* _Record excerpts_:
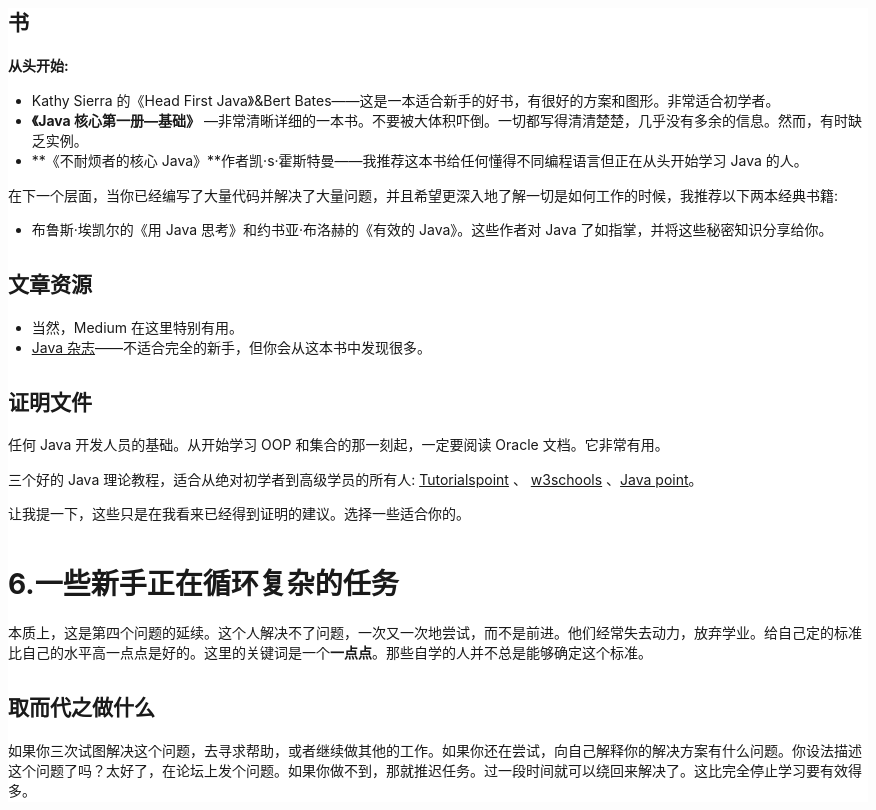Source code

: ## 书

**从头开始:**

*   Kathy Sierra 的《Head First Java》&Bert Bates——这是一本适合新手的好书，有很好的方案和图形。非常适合初学者。
*   **《Java 核心第一册—基础》** —非常清晰详细的一本书。不要被大体积吓倒。一切都写得清清楚楚，几乎没有多余的信息。然而，有时缺乏实例。
*   **《不耐烦者的核心 Java》**作者凯·s·霍斯特曼——我推荐这本书给任何懂得不同编程语言但正在从头开始学习 Java 的人。

在下一个层面，当你已经编写了大量代码并解决了大量问题，并且希望更深入地了解一切是如何工作的时候，我推荐以下两本经典书籍:

*   布鲁斯·埃凯尔的《用 Java 思考》和约书亚·布洛赫的《有效的 Java》。这些作者对 Java 了如指掌，并将这些秘密知识分享给你。

## 文章资源

*   当然，Medium 在这里特别有用。
*   [Java 杂志](https://blogs.oracle.com/javamagazine/)——不适合完全的新手，但你会从这本书中发现很多。

## 证明文件

任何 Java 开发人员的基础。从开始学习 OOP 和集合的那一刻起，一定要阅读 Oracle 文档。它非常有用。

三个好的 Java 理论教程，适合从绝对初学者到高级学员的所有人: [Tutorialspoint](https://www.tutorialspoint.com/java) 、 [w3schools](https://www.w3schools.com/java/java_encapsulation.asp) 、[Java point](https://www.javatpoint.com/)。

让我提一下，这些只是在我看来已经得到证明的建议。选择一些适合你的。

# 6.一些新手正在循环复杂的任务

本质上，这是第四个问题的延续。这个人解决不了问题，一次又一次地尝试，而不是前进。他们经常失去动力，放弃学业。给自己定的标准比自己的水平高一点点是好的。这里的关键词是一个**一点点**。那些自学的人并不总是能够确定这个标准。

## 取而代之做什么

如果你三次试图解决这个问题，去寻求帮助，或者继续做其他的工作。如果你还在尝试，向自己解释你的解决方案有什么问题。你设法描述这个问题了吗？太好了，在论坛上发个问题。如果你做不到，那就推迟任务。过一段时间就可以绕回来解决了。这比完全停止学习要有效得多。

* _Prompt_:
Nothing but a number should be given: the count of lines in the records that contain the word "https".

* _Your response_:
2